Cuando Don Julio terminaba decía: “Y leída fue a las tantas horas del día tal…” salía la comitiva para la otra esquina al compás del pon- pon- ponte, pon –pon-ponte de Lacho… En la esquina que está formada siempre por la cuarta calle Oriente y Avenida 15 de Septiembre Sur escuchaban desde el quicio de la puerta solo Doña Marta Rivas y Doña Rafaela Cuellar porque las otras casas estaban sordas y mudas o sea que siempre pasaban deshabitadas. Al terminar aquí, el “bando” arrancaba y cada vez se hacía más gente… yo recuerdo que cuando Lacho se cansaba, le ayudaba el policía que también era “ducho” para darle al pomponeo… Así  se llegaba a la tercera leída en la esquina formada por la Avenida 15 de Septiembre Norte y la tercera calle Oriente, desde donde el Señor secretario se colocaba en la acera más alta, que era o es todavía la de Don Rodolfo Artero y comenzaba la Ordenanza de nuevo… “El Excelentísimo Alcalde Municipal, reunido con su consejo, acuerdan que, a partir de tal fecha, etc, etc…” En la otra esquina opuesta solo había un tapial de Don Alejandro Artero, en la otra esquina Don Román Villafuerte, que escuchaba desde su casa; y la opuesta a Don Román estaba don Rafael Puente Luna.

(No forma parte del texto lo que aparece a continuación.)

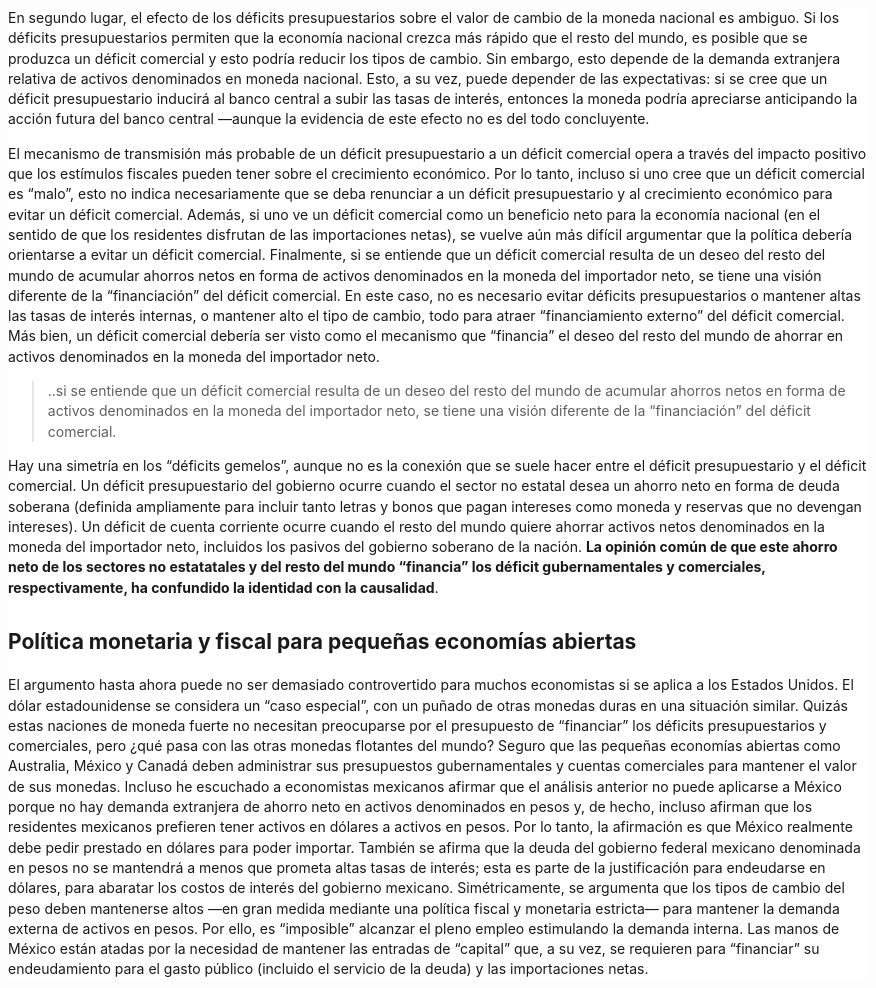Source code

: En segundo lugar, el efecto de los déficits presupuestarios sobre el valor de cambio de la moneda nacional es ambiguo. Si los déficits presupuestarios permiten que la economía nacional crezca más rápido que el resto del mundo, es posible que se produzca un déficit comercial y esto podría reducir los tipos de cambio. Sin embargo, esto depende de la demanda extranjera relativa de activos denominados en moneda nacional. Esto, a su vez, puede depender de las expectativas: si se cree que un déficit presupuestario inducirá al banco central a subir las tasas de interés, entonces la moneda podría apreciarse anticipando la acción futura del banco central —aunque la evidencia de este efecto no es del todo concluyente.

El mecanismo de transmisión más probable de un déficit presupuestario a un déficit comercial opera a través del impacto positivo que los estímulos fiscales pueden tener sobre el crecimiento económico. Por lo tanto, incluso si uno cree que un déficit comercial es “malo”, esto no indica necesariamente que se deba renunciar a un déficit presupuestario y al crecimiento económico para evitar un déficit comercial. Además, si uno ve un déficit comercial como un beneficio neto para la economía nacional (en el sentido de que los residentes disfrutan de las importaciones netas), se vuelve aún más difícil argumentar que la política debería orientarse a evitar un déficit comercial. Finalmente, si se entiende que un déficit comercial resulta de un deseo del resto del mundo de acumular ahorros netos en forma de activos denominados en la moneda del importador neto, se tiene una visión diferente de la “financiación” del déficit comercial. En este caso, no es necesario evitar déficits presupuestarios o mantener altas las tasas de interés internas, o mantener alto el tipo de cambio, todo para atraer “financiamiento externo” del déficit comercial. Más bien, un déficit comercial debería ser visto como el mecanismo que “financia” el deseo del resto del mundo de ahorrar en activos denominados en la moneda del importador neto.

> ..si se entiende que un déficit comercial resulta de un deseo del resto del mundo de acumular ahorros netos en forma de activos denominados en la moneda del importador neto, se tiene una visión diferente de la “financiación” del déficit comercial.

Hay una simetría en los “déficits gemelos”, aunque no es la conexión que se suele hacer entre el déficit presupuestario y el déficit comercial. Un déficit presupuestario del gobierno ocurre cuando el sector no estatal desea un ahorro neto en forma de deuda soberana (definida ampliamente para incluir tanto letras y bonos que pagan intereses como moneda y reservas que no devengan intereses). Un déficit de cuenta corriente ocurre cuando el resto del mundo quiere ahorrar activos netos denominados en la moneda del importador neto, incluidos los pasivos del gobierno soberano de la nación. **La opinión común de que este ahorro neto de los sectores no estatatales y del resto del mundo “financia” los déficit gubernamentales y comerciales, respectivamente, ha confundido la identidad con la causalidad**.

## Política monetaria y fiscal para pequeñas economías abiertas

El argumento hasta ahora puede no ser demasiado controvertido para muchos economistas si se aplica a los Estados Unidos. El dólar estadounidense se considera un “caso especial”, con un puñado de otras monedas duras en una situación similar. Quizás estas naciones de moneda fuerte no necesitan preocuparse por el presupuesto de “financiar” los déficits presupuestarios y comerciales, pero ¿qué pasa con las otras monedas flotantes del mundo? Seguro que las pequeñas economías abiertas como Australia, México y Canadá deben administrar sus presupuestos gubernamentales y cuentas comerciales para mantener el valor de sus monedas. Incluso he escuchado a economistas mexicanos afirmar que el análisis anterior no puede aplicarse a México porque no hay demanda extranjera de ahorro neto en activos denominados en pesos y, de hecho, incluso afirman que los residentes mexicanos prefieren tener activos en dólares a activos en pesos. Por lo tanto, la afirmación es que México realmente debe pedir prestado en dólares para poder importar. También se afirma que la deuda del gobierno federal mexicano denominada en pesos no se mantendrá a menos que prometa altas tasas de interés; esta es parte de la justificación para endeudarse en dólares, para abaratar los costos de interés del gobierno mexicano. Simétricamente, se argumenta que los tipos de cambio del peso deben mantenerse altos —en gran medida mediante una política fiscal y monetaria estricta— para mantener la demanda externa de activos en pesos. Por ello, es “imposible” alcanzar el pleno empleo estimulando la demanda interna. Las manos de México están atadas por la necesidad de mantener las entradas de “capital” que, a su vez, se requieren para “financiar” su endeudamiento para el gasto público (incluido el servicio de la deuda) y las importaciones netas.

Terminada ésta lectura el “bando” salía sobre la tercera calle, para llegar a la Avenida Norte, en esta esquina en donde antes había un molino y que manejado de por vida por Don Luis “Canecho”, se hacia la última lectura; en la otra esquina opuesta yo recuerdo que vivía Don Alfredo Asencio, mientras en las otras dos, Don Tule Mata y Don Miguel Gallegos, el carpintero.

Hasta aquí llegaba el tamboreo y la Comitiva Municipal se iba caminando secándose la sudada rumbo a la alcaldía… la gente también se iba formando pequeños grupos y haciendo sus propios comentarios. Pero ya todos estaban informados.

A mí solo me queda pedir disculpas por algunos nombres que menciono y especialmente los de algunos familiares o parientes; pero se decirles que no se pueden mencionar los hechos sin los actores y si los digo es porque es la única fuente que conozco y no pretendo exaltar la figura de alguien, sino mantenerlos a ustedes un rato entretenidos.